Friday, August 24, 2012

TOBP: D-Day (Deer Day)

 The previous entry in The Old Bow Project was an account of my last scouting trip where I found a place to hunt and saw a legal buck, all of which gave me encouragement and spurred me on to get ready for opening day 2012. Life experience has proved that no matter when I begin preparation for an anticipated event with a specific date in time, when the date comes I wished I had more time, August 18 2012 was no exception. My biggest concern was arrow groups. What I mean by arrow groups is how close together a dozen arrows are, when shot from a specific yardage. I mentioned in one of my earlier articles that dad used a pie plate or a paper plate as a reference point. I think the reason he used this as a gauge is because the vital organs of a deer fit in about the same area.

For example, the goal is to fire 5 groups of 12 arrows at twenty yards and place them all within the size of a paper plate. However that rarely happens, at least to an average archer like me. If I have 10 out of 12 arrows in the first three groups and say 6 out of 12 arrows in the last two groups I am very happy and would consider myself ready to hunt. By practicing in this manner it is easy to gauge if you are ready to hunt. There are many other factors that you have no control over in the field, so it is important to gain as much control as possible; accuracy in practice sessions is the one thing you can control about bow hunting.

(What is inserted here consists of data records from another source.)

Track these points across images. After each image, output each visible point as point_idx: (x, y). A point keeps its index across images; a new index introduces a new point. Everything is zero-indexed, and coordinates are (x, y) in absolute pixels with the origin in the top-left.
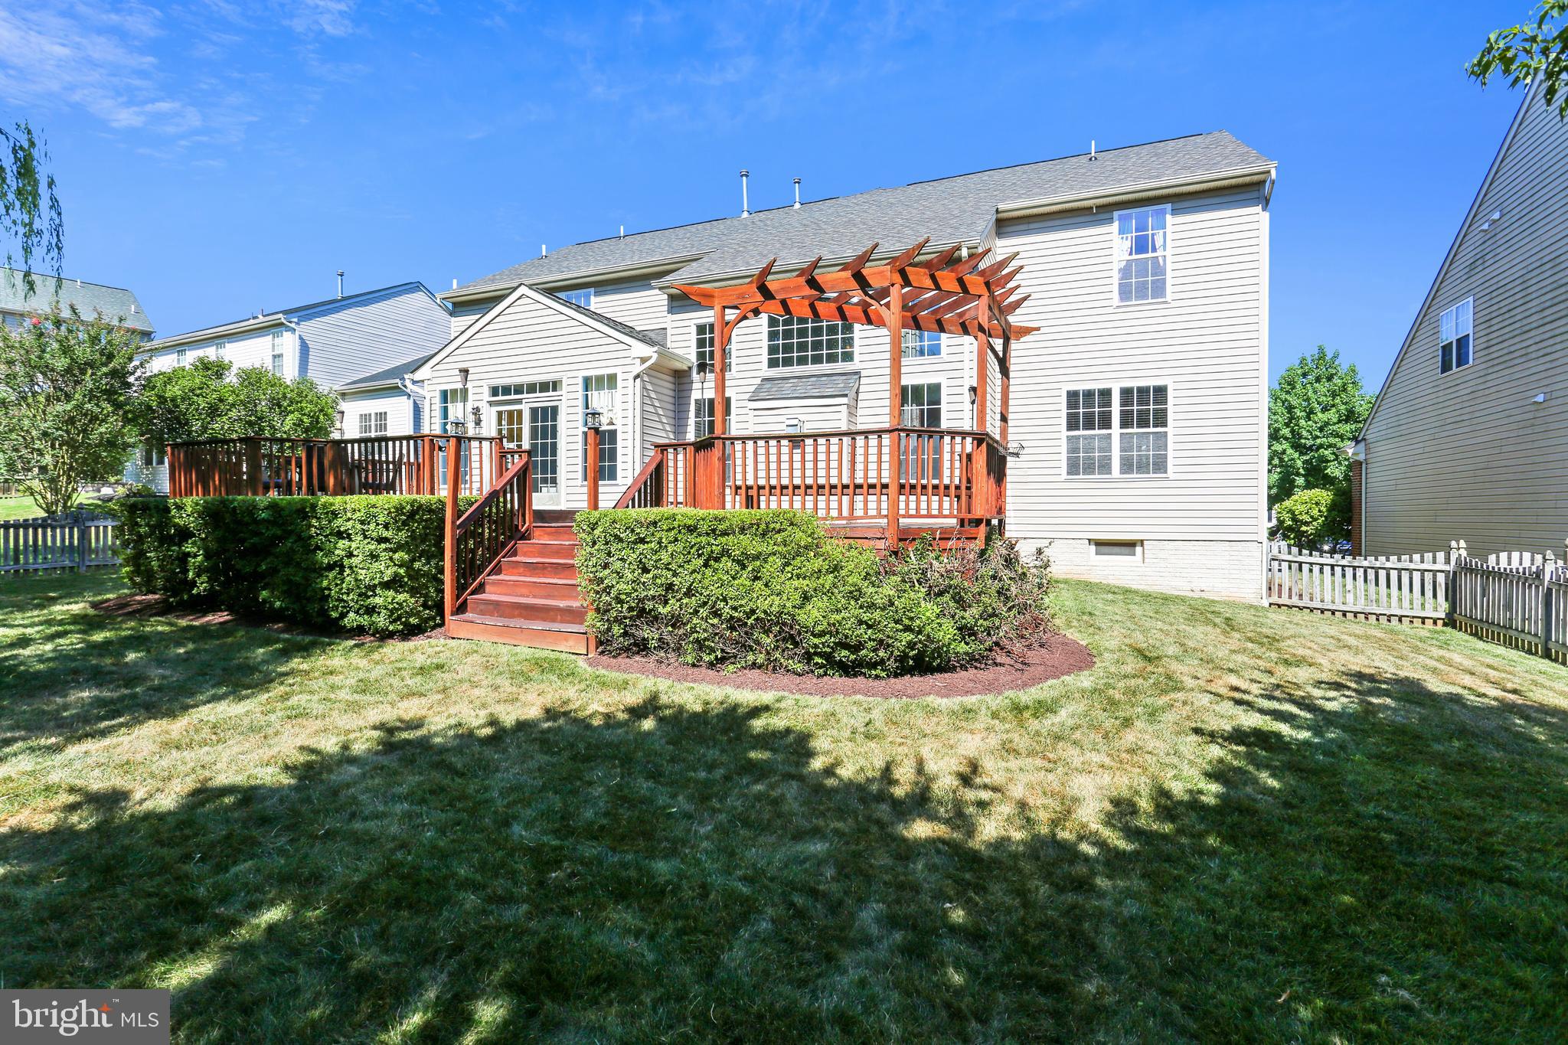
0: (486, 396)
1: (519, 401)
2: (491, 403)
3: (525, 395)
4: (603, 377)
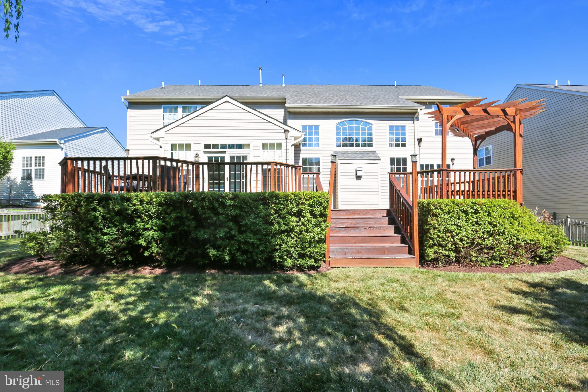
0: (202, 149)
1: (224, 152)
2: (205, 152)
3: (227, 150)
4: (274, 144)
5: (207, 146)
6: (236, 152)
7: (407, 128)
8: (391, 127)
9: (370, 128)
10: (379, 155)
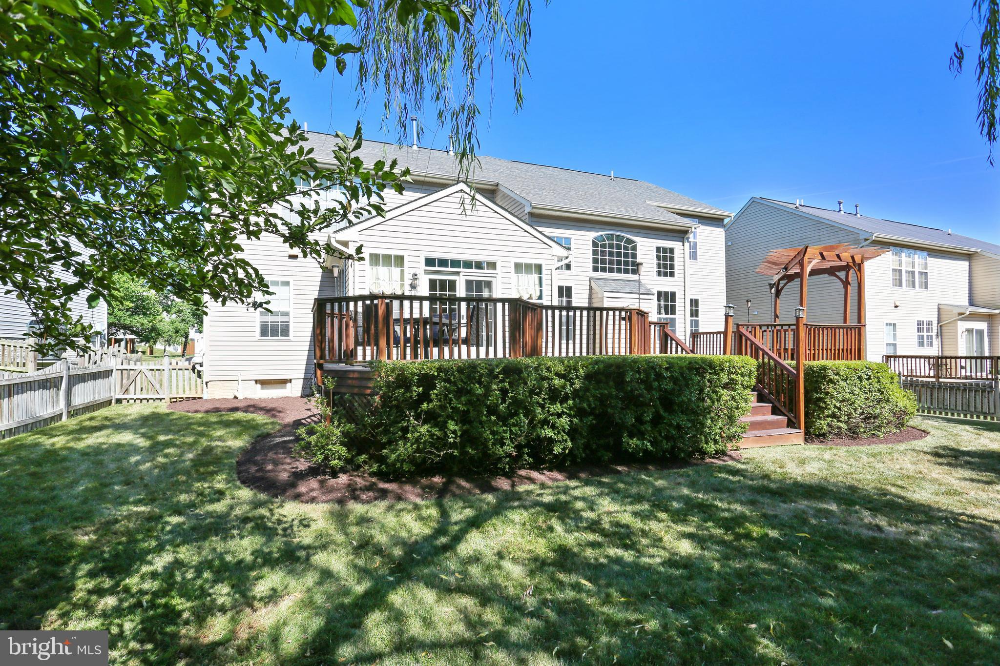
0: (423, 265)
2: (427, 272)
3: (461, 270)
4: (531, 265)
5: (429, 262)
6: (475, 275)
7: (676, 251)
8: (658, 249)
9: (634, 248)
10: (649, 287)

This is where my anxiety entered. One week before opening day, my group accuracy was less than forty percent, and many of the arrows that missed were way off target. I thought I narrowed down the problem to my release. I worked very carefully on a smooth release with no jerking motions, and then I started having problems with left and right. I worked on narrowing the size of my groups until the day before it was time to leave. I could not get my groups to where I felt comfortable hunting with the bow. The day I was supposed to leave I was faced with a decision, hunt with the old bow or not. I stared at the old bow long and hard, wanting to hunt with it, but in the end common sense won out and I chose not to hunt with it. Fortunately while I had been preparing to hunt with the recurve, I had also been shooting my compound bow. My accuracy with it is better than eighty percent, with no arrows missing much more than a few inches.

I agonized over not hunting with dads recurve, since the whole reason for the TOBP was to remember dad by using his bow. In the end I think my decision to not use his bow would make him happy mainly because of the risk of wounding an animal and not being able to find it. This happens much more than it should, and it is one of the things I remember dad talking about frequently. He taught all of us boys to take responsibility for our actions and not hunting with his bow this year is one way of doing just that. Not using the bow this year also opens up the opportunity for next year and TOBP 2. I did go hunting and had a great time. In a few days I will gather some pictures together and write down some of the things that happened.

Until then God bless and thanks for coming by.